Coronavirus – Lo studio olandese conferma: “più rischio al supermercato che in una partita di calcio”

Uno studio olandese fa notare come i momenti di stretto contatto nel calcio siano piuttosto minimi: c'è più rischio di contrarre il Coronavirus al supermercato che durante una partita

SportFair

Non si può mai escludere completamente il rischio contaminazione. Ma se si osservano le misure esistenti, la percentuale durante una partita di calcio non è maggiore rispetto a quella che si ha di prenderlo al supermercato. Quindi è quasi trascurabile“. Lo dice uno studio portato avanti da Edwin Goedhart, un medico associato alla federcalcio olandese, che ha dimostrato come i momenti di stretto contatto nel calcio non siano poi così frequenti e dunque tale sport non sia un maggior veicolo di diffusione del Coronavirus rispetto al fare la spesa al supermercato.
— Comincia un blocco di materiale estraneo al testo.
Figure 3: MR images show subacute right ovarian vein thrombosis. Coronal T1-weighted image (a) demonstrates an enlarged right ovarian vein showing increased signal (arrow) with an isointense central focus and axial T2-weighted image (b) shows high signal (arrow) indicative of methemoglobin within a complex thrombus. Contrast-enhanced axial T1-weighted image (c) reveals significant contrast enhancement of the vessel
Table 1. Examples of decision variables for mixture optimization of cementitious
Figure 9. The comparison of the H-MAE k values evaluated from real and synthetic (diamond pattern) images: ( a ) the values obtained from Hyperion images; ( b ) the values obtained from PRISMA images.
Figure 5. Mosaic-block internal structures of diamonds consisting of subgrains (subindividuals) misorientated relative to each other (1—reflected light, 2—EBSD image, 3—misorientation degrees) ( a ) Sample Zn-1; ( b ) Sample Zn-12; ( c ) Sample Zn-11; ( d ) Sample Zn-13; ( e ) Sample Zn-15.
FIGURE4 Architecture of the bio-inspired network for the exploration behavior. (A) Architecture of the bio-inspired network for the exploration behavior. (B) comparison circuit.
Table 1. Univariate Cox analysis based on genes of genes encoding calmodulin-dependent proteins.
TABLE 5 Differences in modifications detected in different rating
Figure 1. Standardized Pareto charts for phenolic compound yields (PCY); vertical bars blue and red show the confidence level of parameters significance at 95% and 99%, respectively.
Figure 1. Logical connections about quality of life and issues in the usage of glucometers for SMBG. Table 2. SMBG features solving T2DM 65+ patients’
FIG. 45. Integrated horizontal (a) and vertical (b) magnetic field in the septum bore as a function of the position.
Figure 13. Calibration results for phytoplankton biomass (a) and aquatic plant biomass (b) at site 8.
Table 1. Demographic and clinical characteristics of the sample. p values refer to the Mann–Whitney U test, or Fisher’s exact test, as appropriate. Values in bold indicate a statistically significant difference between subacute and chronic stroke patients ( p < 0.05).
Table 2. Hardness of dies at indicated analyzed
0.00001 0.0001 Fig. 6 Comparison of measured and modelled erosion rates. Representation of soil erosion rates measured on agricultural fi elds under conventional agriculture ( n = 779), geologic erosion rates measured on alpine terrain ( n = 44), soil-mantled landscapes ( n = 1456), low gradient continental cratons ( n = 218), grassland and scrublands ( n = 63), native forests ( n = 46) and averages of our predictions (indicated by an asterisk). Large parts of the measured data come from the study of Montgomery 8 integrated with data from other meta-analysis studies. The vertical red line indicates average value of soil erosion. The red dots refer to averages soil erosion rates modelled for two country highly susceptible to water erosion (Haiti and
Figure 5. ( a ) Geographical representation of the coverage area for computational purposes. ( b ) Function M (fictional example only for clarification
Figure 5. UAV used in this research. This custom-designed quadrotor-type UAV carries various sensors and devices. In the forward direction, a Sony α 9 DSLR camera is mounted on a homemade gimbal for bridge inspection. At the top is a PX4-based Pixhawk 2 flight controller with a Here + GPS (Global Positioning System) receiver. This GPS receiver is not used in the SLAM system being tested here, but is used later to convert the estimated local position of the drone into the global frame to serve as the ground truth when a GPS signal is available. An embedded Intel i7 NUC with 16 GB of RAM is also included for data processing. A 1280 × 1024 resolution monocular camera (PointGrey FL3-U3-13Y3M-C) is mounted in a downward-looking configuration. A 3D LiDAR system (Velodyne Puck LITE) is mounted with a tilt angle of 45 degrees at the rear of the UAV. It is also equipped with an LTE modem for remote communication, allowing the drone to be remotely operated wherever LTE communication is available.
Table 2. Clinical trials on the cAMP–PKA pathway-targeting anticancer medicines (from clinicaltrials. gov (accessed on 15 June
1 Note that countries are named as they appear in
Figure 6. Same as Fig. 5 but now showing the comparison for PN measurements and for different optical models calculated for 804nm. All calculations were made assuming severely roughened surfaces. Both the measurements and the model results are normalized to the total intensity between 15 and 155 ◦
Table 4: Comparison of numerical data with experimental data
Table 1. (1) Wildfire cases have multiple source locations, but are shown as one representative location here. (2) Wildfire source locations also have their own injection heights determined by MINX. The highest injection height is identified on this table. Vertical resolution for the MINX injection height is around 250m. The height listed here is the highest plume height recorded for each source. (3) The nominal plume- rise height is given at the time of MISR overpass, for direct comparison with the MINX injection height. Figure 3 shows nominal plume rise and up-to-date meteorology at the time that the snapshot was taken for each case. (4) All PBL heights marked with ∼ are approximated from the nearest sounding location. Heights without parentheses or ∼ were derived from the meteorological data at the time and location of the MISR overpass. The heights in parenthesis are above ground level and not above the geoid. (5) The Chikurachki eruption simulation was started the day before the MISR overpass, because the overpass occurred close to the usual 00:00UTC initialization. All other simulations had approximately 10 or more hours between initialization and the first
Solo nell’1,2% di tutte le partite, i giocatori si trovavano a meno di 1,5 metri l’uno dall’altro per più di 30 secondi. Se analizziamo ulteriormente le cifre, i giocatori rimangono in media solo 1,5 secondi a partita a meno di mezzo metro di distanza – si legge nello studio che ha analizzato 482 partite di Eredivisie – Quando si esulta per un gol, ma anche i calci d’angolo sono momenti in cui i giocatori si avvicinano. Potrebbe essere utile in tal senso introdurre una sorta di ‘shotclock’, cioè un lasso di tempo entro il quale debba essere effettuato il calcio d’angolo. Questo sarebbe un vantaggio anche per il ritmo del gioco. Valori anomali in cui i giocatori sono rimasti l’uno vicino all’altro per un tempo insolitamente lungo, ad esempio, sono stati registrati quando vengono eseguiti tre calci d’angolo di fila. Per evitarlo, si potrebbe costringere la squadra in attacco a lasciare l’area di rigore prima che il gioco possa essere ripreso di nuovo“.